═════ STUDY MATERIAL ═════
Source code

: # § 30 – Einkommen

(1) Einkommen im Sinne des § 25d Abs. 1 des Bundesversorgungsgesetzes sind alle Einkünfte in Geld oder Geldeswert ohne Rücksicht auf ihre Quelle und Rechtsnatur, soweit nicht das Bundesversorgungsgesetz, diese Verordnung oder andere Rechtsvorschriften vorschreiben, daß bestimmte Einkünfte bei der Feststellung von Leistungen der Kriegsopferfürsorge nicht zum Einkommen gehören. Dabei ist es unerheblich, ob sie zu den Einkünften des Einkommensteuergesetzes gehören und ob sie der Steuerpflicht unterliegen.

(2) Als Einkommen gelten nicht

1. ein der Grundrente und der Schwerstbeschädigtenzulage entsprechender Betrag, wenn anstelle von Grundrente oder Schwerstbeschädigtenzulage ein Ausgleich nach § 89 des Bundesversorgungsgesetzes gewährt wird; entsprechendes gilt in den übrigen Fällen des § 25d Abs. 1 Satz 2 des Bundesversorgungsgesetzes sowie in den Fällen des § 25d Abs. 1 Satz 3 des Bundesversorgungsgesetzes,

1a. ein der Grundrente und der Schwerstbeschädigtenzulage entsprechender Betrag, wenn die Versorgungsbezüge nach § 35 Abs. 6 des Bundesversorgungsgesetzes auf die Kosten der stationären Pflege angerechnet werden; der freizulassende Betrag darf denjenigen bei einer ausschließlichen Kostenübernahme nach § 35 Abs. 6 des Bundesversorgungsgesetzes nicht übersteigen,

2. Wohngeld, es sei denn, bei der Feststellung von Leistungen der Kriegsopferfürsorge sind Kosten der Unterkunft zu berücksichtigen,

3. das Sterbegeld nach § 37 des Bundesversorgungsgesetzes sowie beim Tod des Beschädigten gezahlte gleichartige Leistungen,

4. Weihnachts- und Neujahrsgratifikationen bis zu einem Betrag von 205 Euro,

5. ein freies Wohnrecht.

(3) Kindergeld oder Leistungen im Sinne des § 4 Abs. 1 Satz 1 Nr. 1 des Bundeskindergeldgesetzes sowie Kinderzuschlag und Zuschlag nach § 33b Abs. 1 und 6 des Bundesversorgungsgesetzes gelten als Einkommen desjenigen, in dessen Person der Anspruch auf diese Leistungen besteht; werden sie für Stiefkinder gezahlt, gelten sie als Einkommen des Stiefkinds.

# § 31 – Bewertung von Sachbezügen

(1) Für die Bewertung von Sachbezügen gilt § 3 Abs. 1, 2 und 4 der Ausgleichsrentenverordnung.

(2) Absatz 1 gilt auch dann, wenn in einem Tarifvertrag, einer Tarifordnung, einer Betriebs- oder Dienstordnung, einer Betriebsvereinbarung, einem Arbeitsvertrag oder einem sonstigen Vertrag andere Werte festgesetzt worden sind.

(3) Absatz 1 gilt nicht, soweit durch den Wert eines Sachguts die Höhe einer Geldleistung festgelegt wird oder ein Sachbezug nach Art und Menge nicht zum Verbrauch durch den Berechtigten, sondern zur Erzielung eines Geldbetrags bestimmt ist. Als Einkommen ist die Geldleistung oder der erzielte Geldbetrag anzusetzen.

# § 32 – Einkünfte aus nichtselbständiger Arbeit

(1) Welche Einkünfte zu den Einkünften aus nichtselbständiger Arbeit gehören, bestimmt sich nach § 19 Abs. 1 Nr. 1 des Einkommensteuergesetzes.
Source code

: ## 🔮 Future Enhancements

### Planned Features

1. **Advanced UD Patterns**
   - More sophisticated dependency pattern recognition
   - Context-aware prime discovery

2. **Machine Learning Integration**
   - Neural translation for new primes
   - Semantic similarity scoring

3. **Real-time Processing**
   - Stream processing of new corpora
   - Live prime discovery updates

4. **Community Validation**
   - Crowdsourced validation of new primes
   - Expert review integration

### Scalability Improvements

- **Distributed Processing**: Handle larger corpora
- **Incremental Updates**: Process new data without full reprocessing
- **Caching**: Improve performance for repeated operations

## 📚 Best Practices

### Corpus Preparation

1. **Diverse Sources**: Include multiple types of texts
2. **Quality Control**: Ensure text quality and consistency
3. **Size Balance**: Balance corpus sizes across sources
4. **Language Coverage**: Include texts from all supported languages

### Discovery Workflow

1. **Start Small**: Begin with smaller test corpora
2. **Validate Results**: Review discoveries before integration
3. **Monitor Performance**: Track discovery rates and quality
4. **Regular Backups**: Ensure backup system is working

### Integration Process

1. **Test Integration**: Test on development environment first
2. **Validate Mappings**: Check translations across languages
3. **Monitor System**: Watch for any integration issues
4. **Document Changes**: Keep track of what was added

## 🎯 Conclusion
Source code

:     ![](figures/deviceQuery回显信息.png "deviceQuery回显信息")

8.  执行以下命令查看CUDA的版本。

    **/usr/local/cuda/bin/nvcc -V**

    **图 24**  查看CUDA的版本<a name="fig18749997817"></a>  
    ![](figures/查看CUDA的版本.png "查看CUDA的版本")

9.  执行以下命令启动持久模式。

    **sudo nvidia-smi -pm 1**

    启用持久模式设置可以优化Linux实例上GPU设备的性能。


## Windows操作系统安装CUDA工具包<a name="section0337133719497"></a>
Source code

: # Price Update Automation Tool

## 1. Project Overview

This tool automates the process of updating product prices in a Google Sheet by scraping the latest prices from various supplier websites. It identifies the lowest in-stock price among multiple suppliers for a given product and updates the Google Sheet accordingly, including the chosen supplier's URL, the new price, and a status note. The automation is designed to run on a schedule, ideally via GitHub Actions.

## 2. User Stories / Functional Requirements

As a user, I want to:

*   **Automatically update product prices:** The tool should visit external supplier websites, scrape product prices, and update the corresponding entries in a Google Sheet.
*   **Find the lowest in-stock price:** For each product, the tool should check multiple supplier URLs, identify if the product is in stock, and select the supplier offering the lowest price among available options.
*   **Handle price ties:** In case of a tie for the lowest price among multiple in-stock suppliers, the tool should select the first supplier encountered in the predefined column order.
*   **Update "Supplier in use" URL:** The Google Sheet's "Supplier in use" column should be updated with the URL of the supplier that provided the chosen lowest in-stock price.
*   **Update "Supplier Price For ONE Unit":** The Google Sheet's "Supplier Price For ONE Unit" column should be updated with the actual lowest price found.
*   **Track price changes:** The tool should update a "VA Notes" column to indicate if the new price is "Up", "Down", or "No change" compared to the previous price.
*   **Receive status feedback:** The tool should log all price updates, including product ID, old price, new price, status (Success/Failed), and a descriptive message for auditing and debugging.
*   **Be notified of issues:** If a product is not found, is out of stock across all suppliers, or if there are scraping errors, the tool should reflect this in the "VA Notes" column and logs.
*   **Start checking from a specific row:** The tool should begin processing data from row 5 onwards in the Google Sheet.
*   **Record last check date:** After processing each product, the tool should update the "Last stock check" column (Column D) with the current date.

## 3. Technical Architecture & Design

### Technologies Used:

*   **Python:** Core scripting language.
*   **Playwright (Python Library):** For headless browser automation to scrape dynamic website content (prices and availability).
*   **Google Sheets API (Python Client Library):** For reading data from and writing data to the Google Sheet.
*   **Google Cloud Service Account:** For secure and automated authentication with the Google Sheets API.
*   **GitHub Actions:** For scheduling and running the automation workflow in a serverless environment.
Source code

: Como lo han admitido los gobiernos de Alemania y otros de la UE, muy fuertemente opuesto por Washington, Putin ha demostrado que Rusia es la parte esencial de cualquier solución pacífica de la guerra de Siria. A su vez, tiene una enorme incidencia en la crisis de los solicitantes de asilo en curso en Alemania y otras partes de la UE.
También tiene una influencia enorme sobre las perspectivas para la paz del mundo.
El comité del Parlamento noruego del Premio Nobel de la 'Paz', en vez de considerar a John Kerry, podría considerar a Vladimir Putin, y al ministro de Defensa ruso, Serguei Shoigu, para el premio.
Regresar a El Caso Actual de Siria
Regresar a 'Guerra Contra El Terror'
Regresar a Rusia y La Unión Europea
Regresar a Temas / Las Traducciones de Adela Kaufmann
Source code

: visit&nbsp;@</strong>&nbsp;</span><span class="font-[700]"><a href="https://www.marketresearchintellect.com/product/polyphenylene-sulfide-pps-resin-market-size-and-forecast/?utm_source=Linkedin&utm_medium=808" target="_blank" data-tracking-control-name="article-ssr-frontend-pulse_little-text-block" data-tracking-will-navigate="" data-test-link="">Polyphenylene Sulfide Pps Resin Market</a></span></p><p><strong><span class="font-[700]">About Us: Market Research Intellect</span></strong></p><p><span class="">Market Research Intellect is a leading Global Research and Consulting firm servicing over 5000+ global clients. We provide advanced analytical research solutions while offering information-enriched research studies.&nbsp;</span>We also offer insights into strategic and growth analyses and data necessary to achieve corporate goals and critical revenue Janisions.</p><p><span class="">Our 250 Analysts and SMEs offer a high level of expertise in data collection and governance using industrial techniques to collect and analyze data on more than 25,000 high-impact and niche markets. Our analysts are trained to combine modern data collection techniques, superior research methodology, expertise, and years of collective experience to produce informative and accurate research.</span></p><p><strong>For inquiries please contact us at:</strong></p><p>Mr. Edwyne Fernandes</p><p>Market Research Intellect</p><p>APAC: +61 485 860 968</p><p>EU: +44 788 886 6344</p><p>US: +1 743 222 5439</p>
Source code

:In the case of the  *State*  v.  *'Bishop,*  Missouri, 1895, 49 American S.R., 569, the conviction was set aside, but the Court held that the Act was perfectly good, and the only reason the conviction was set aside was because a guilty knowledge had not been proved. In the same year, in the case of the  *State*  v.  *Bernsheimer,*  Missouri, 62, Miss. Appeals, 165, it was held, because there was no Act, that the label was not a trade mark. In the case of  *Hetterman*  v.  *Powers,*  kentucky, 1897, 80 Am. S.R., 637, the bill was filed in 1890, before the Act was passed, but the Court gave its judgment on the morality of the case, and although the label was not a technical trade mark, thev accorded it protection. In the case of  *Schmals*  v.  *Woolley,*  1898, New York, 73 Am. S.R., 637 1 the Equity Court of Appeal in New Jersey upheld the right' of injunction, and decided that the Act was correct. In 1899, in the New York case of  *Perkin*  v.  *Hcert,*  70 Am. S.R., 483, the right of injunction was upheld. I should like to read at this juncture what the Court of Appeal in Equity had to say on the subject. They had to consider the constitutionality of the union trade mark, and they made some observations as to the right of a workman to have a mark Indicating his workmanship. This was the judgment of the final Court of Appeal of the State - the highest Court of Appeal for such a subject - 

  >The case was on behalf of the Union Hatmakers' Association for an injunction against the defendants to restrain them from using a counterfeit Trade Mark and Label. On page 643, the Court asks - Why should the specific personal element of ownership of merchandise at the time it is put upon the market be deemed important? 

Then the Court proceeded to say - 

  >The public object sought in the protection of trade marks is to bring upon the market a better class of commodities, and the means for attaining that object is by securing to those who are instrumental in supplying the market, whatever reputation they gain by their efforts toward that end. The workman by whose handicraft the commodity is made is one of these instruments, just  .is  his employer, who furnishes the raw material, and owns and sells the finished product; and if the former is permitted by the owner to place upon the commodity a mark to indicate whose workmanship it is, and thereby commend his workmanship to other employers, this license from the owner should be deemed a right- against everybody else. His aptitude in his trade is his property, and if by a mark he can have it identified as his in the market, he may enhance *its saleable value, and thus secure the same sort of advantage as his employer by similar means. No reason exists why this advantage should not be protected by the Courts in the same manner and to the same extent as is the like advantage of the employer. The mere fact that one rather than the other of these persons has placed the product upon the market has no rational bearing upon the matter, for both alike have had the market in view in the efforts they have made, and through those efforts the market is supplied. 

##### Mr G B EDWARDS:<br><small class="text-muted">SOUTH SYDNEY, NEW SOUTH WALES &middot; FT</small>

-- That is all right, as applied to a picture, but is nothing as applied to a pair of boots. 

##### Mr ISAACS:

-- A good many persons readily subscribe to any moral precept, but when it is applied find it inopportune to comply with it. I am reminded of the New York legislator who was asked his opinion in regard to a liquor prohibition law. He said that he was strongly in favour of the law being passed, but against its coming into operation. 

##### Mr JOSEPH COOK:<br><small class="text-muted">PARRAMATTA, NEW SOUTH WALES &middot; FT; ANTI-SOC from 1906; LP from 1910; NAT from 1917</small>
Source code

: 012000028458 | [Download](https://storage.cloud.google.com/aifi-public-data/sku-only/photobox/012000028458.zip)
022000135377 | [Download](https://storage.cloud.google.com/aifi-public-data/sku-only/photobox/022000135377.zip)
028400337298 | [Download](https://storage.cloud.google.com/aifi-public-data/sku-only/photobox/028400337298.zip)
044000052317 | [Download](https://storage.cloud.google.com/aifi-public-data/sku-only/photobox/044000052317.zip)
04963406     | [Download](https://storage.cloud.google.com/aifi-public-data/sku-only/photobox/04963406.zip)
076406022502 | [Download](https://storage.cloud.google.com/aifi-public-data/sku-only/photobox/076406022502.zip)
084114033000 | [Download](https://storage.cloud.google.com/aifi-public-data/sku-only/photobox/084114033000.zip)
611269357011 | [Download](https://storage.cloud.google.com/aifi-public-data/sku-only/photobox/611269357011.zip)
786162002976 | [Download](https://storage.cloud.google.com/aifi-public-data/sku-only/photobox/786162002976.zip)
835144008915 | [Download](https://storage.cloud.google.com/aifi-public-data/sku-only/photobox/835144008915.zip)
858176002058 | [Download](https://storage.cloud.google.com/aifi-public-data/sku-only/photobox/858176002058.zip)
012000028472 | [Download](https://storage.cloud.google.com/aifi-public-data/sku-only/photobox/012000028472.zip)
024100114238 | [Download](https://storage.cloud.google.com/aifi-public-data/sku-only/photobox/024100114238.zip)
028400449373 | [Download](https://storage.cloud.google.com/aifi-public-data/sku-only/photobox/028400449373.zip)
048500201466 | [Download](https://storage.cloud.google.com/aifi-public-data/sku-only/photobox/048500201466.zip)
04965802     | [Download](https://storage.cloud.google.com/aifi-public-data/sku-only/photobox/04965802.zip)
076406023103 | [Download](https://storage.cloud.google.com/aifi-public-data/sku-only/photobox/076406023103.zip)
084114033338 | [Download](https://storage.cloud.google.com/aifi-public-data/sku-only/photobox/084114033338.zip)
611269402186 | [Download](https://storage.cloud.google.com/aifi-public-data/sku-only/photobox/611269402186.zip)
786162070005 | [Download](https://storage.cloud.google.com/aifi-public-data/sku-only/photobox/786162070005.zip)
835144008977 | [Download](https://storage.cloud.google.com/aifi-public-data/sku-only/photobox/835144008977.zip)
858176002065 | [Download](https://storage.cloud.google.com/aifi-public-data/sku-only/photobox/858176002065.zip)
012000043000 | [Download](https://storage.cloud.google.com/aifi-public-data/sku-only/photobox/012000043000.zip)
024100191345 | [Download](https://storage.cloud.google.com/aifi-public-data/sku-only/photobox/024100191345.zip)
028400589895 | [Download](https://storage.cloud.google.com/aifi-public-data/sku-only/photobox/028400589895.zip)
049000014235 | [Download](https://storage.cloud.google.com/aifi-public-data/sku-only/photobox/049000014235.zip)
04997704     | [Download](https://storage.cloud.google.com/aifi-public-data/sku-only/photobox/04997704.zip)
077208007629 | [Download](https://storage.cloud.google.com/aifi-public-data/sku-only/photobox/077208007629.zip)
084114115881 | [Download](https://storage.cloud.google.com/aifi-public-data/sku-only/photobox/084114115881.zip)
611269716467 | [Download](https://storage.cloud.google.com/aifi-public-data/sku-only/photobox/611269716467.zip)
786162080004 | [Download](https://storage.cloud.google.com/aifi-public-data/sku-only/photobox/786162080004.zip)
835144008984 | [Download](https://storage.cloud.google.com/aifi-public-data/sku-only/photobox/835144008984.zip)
═════
### TASK TO CARRY OUT:
Every line that contains "quality" should be copied out of the data.

### ANSWER TO THIS EXERCISE:
2. **Quality Control**: Ensure text quality and consistency
3. **Monitor Performance**: Track discovery rates and quality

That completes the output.